■ TEXT SECTION
For this project I will put my ETL skills to the test. Many of Amazon's shoppers depend on product reviews to make a purchase. Amazon makes these datasets publicly available. They are quite large and can exceed the capacity of local machines. One dataset alone contains over 1.5 million rows; with over 40 datasets, data analysis can be very demanding on the average local computer. My first goal will be to perform the ETL process completely in the cloud and upload a DataFrame to an RDS instance. The second goal will be to use PySpark or SQL to perform a statistical analysis of selected data.
- Extract two Amazon customer review datasets, transform each dataset into four DataFrames, and load the DataFrames into an RDS instance.
- Extracted data - Two Amazon customer review datasets into Spark DataFrames. One was for video games and one was for pet products.

■ TASK 1
Please reproduce the six chart rows below exactly, with each line of text in place and the pictures left out.

■ EXTRACTED RECORDS
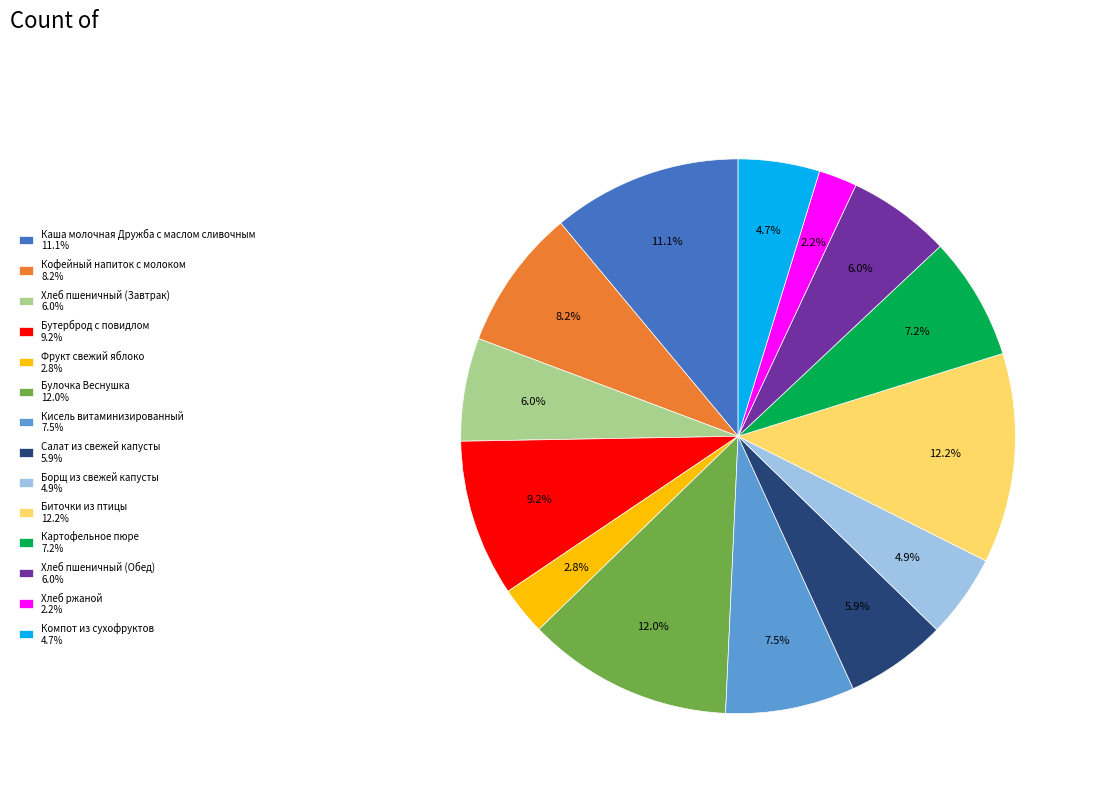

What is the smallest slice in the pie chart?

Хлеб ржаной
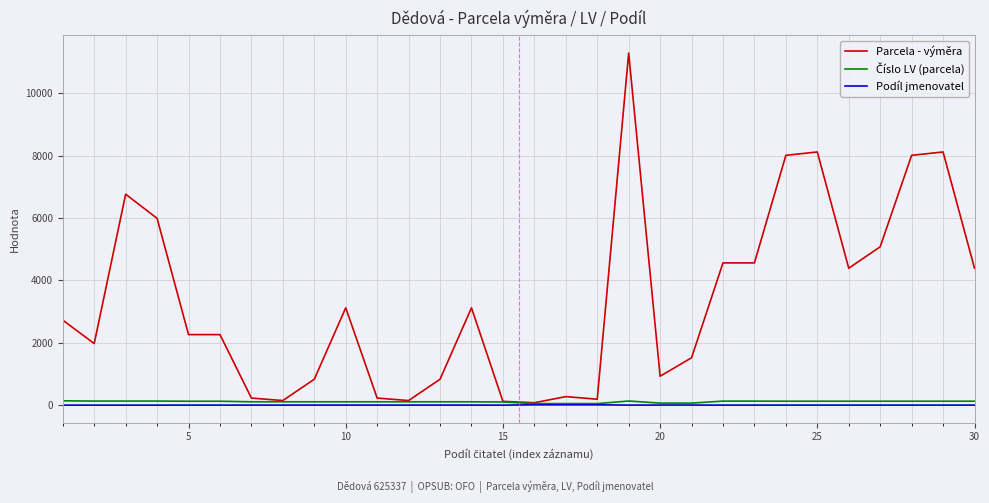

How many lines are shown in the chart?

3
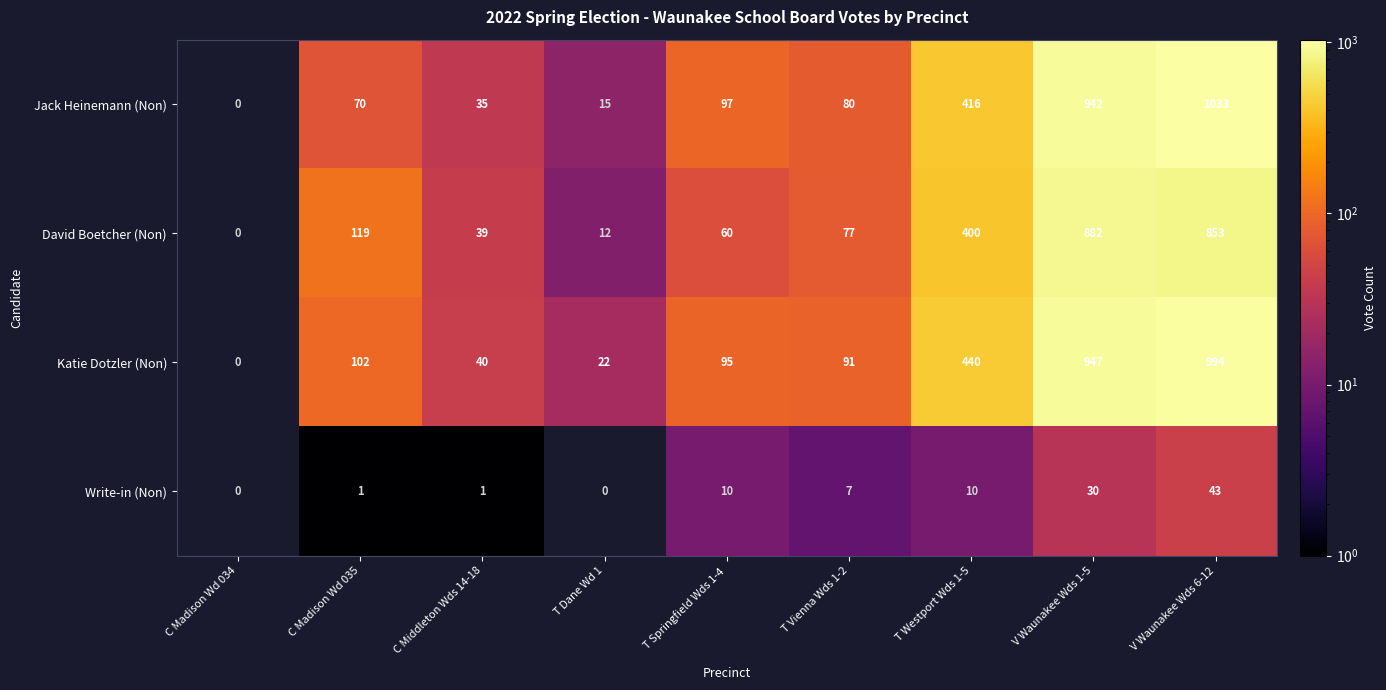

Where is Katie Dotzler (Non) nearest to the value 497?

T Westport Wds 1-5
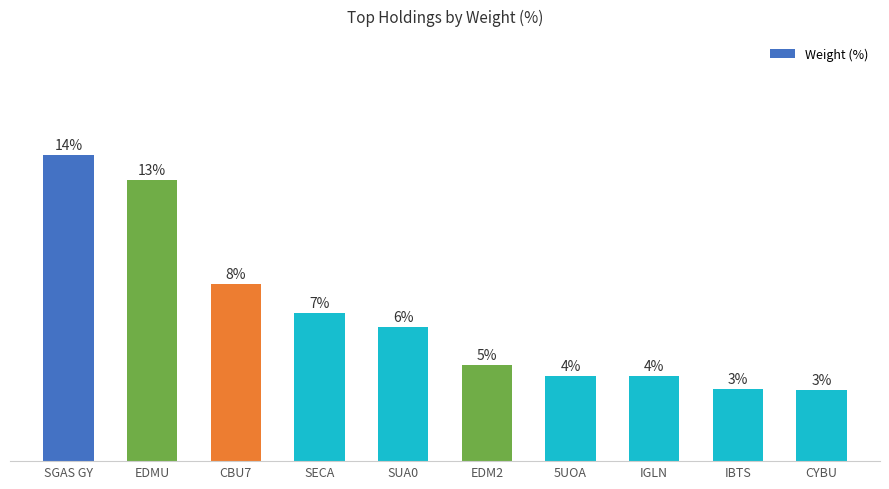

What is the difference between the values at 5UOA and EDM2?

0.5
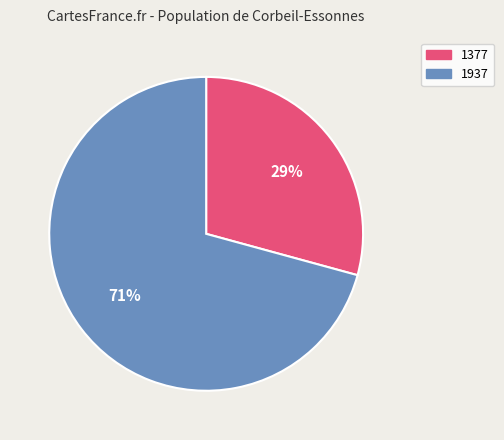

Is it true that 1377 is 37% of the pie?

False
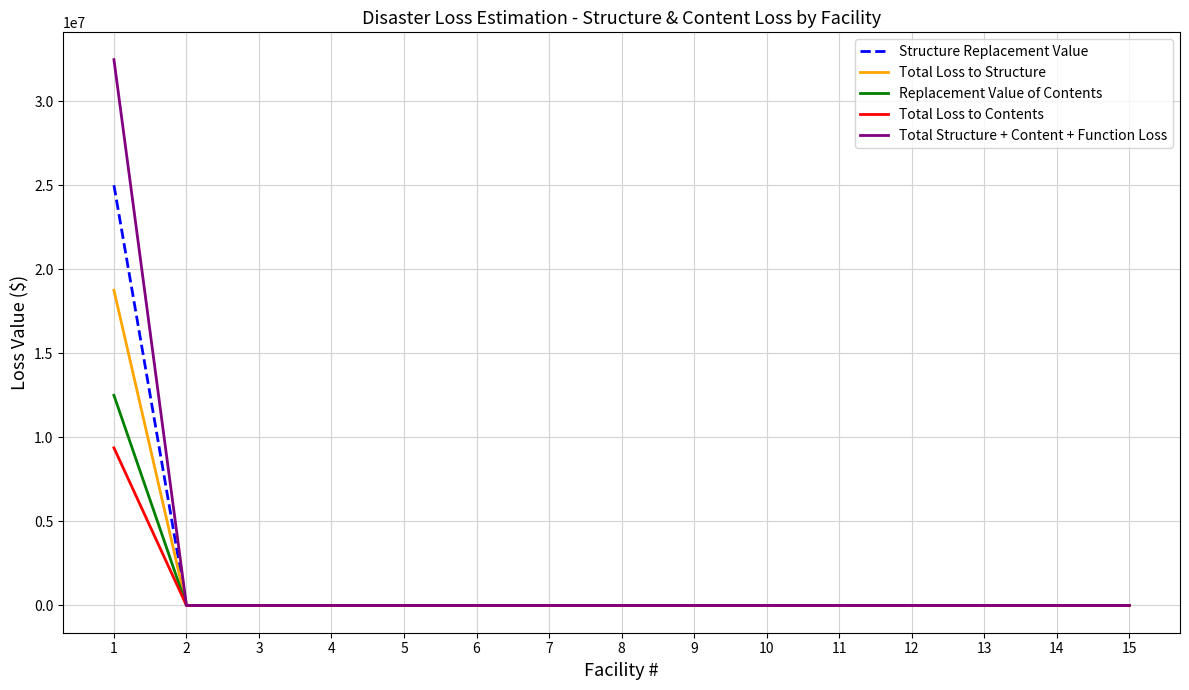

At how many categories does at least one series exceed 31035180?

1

■ TASK 2
According to the Amazon reviews project text, which two product categories did the extracted customer review datasets cover?

■ ANSWER 1
What is the smallest slice in the pie chart?

Хлеб ржаной

How many lines are shown in the chart?

3

Where is Katie Dotzler (Non) nearest to the value 497?

T Westport Wds 1-5

What is the difference between the values at 5UOA and EDM2?

0.5

Is it true that 1377 is 37% of the pie?

False

At how many categories does at least one series exceed 31035180?

1

■ ANSWER 2
Video games and pet products.